**WHAT THE TASK REQUIRES**.
Only the line with "right shoulder: (202, 240)" and the lines after it, to the end of the data, should appear in the answer, each reproduced exactly.

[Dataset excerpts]
=======

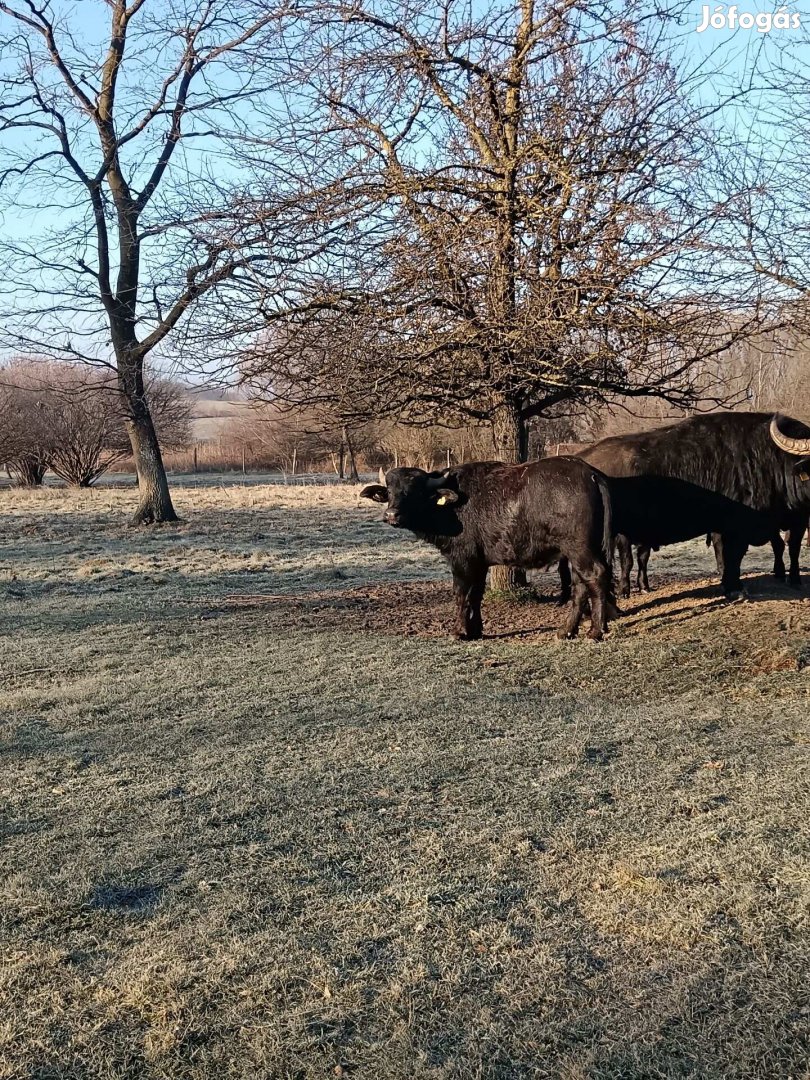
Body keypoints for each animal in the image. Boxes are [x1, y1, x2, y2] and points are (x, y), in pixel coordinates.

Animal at [360, 457, 613, 639]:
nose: (391, 515)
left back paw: (595, 631)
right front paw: (476, 629)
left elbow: (461, 593)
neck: (453, 506)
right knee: (581, 585)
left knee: (596, 575)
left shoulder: (462, 560)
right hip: (579, 552)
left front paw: (458, 631)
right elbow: (476, 594)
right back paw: (566, 630)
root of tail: (590, 474)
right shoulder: (480, 563)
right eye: (390, 491)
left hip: (578, 548)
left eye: (415, 492)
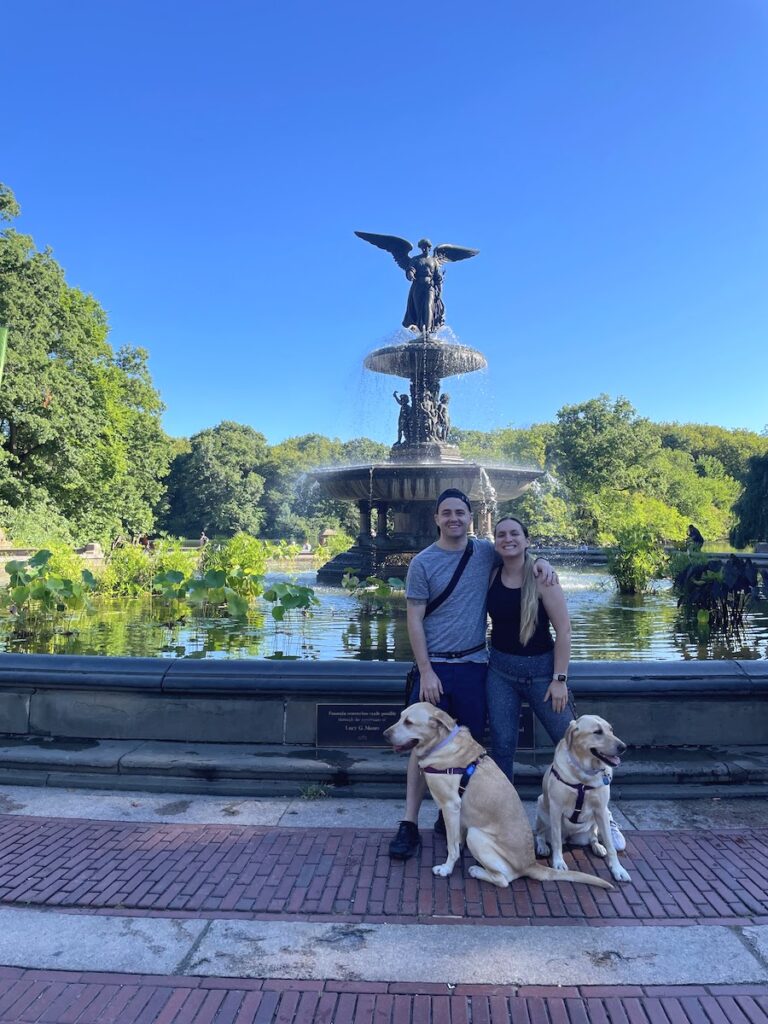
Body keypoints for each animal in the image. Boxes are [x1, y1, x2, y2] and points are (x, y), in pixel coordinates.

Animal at [385, 704, 614, 888]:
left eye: (408, 722)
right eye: (400, 717)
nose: (385, 734)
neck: (442, 743)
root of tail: (531, 864)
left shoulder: (450, 806)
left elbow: (452, 847)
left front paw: (446, 868)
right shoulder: (458, 814)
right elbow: (456, 840)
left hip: (477, 835)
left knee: (504, 879)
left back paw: (477, 871)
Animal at [536, 716, 630, 884]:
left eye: (611, 730)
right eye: (597, 732)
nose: (623, 747)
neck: (584, 776)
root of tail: (569, 837)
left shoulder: (601, 809)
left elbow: (611, 845)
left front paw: (618, 870)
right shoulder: (556, 807)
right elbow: (556, 840)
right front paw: (558, 862)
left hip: (592, 826)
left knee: (593, 836)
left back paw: (598, 847)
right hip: (541, 806)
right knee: (541, 834)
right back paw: (542, 846)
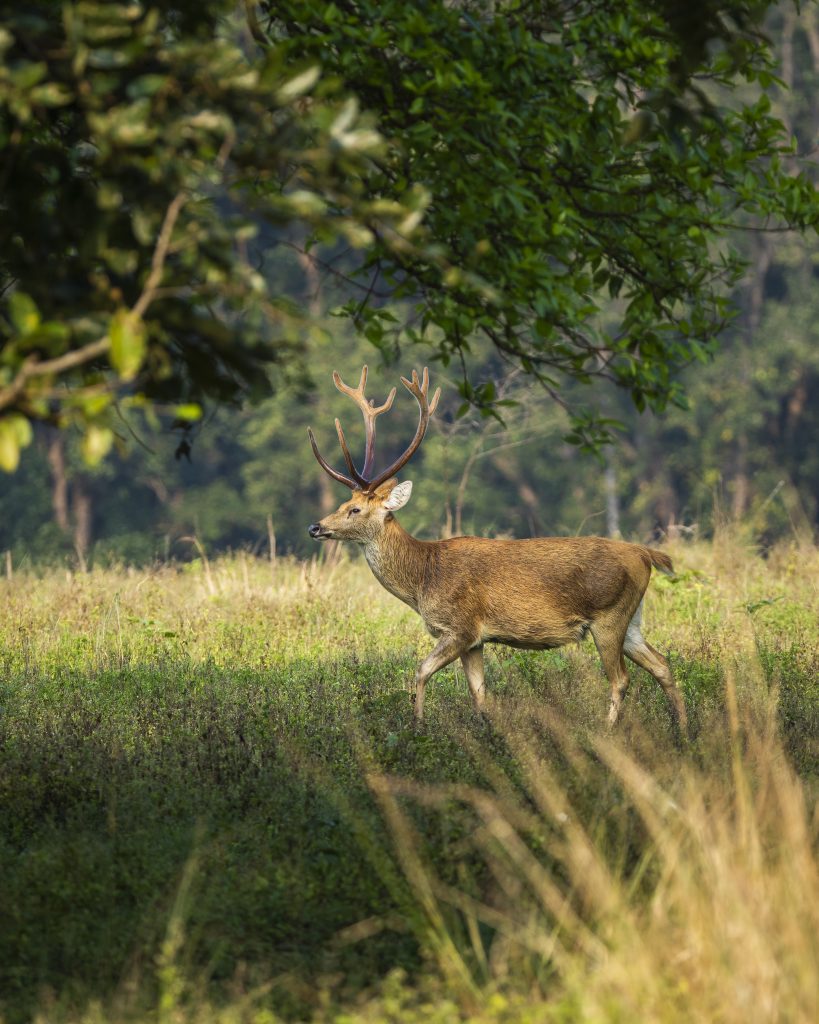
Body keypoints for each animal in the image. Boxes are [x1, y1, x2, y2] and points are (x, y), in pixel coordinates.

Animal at [311, 368, 687, 737]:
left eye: (355, 510)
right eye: (343, 504)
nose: (315, 527)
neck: (423, 579)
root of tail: (644, 554)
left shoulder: (460, 627)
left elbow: (421, 671)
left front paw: (418, 729)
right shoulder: (476, 641)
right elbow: (479, 694)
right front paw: (490, 736)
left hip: (608, 615)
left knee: (620, 678)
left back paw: (607, 732)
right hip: (632, 617)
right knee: (662, 664)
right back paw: (682, 729)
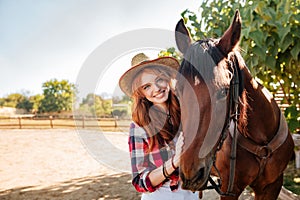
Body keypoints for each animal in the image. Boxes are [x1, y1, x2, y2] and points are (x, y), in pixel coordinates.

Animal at [175, 9, 294, 200]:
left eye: (223, 92)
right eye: (178, 91)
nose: (190, 173)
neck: (261, 144)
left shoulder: (272, 186)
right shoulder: (230, 189)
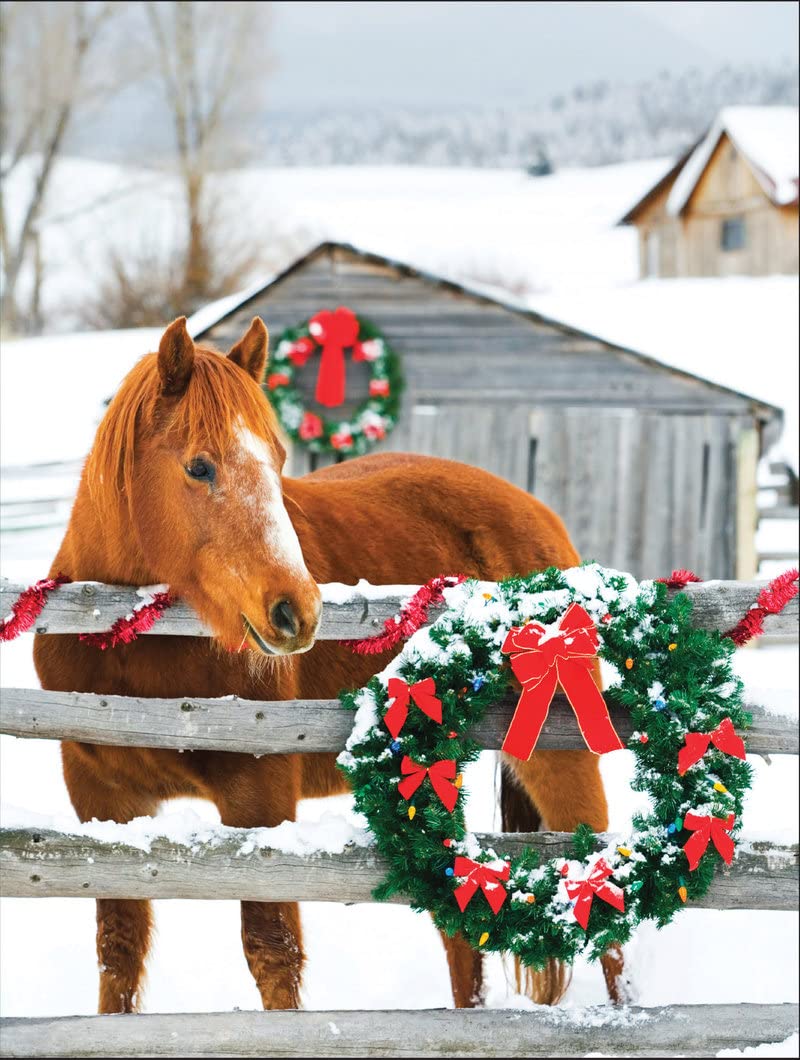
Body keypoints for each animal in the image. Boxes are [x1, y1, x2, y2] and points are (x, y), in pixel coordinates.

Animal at [34, 313, 627, 1009]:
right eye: (199, 467)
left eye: (278, 461)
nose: (297, 611)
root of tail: (538, 518)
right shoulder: (101, 803)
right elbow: (118, 955)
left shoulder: (259, 800)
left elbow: (272, 951)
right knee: (460, 931)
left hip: (559, 760)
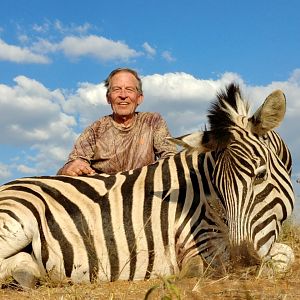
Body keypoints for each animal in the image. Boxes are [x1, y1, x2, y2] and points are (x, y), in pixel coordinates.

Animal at [0, 83, 294, 288]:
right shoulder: (202, 240)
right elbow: (282, 256)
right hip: (16, 219)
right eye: (218, 190)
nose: (243, 264)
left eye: (260, 175)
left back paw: (27, 272)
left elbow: (283, 254)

=======

**OUTPUT FOR THIS EXERCISE**.
right shoulder: (202, 240)
right elbow: (282, 256)
right hip: (16, 219)
right eye: (218, 190)
nose: (243, 264)
left eye: (260, 175)
left back paw: (27, 272)
left elbow: (283, 254)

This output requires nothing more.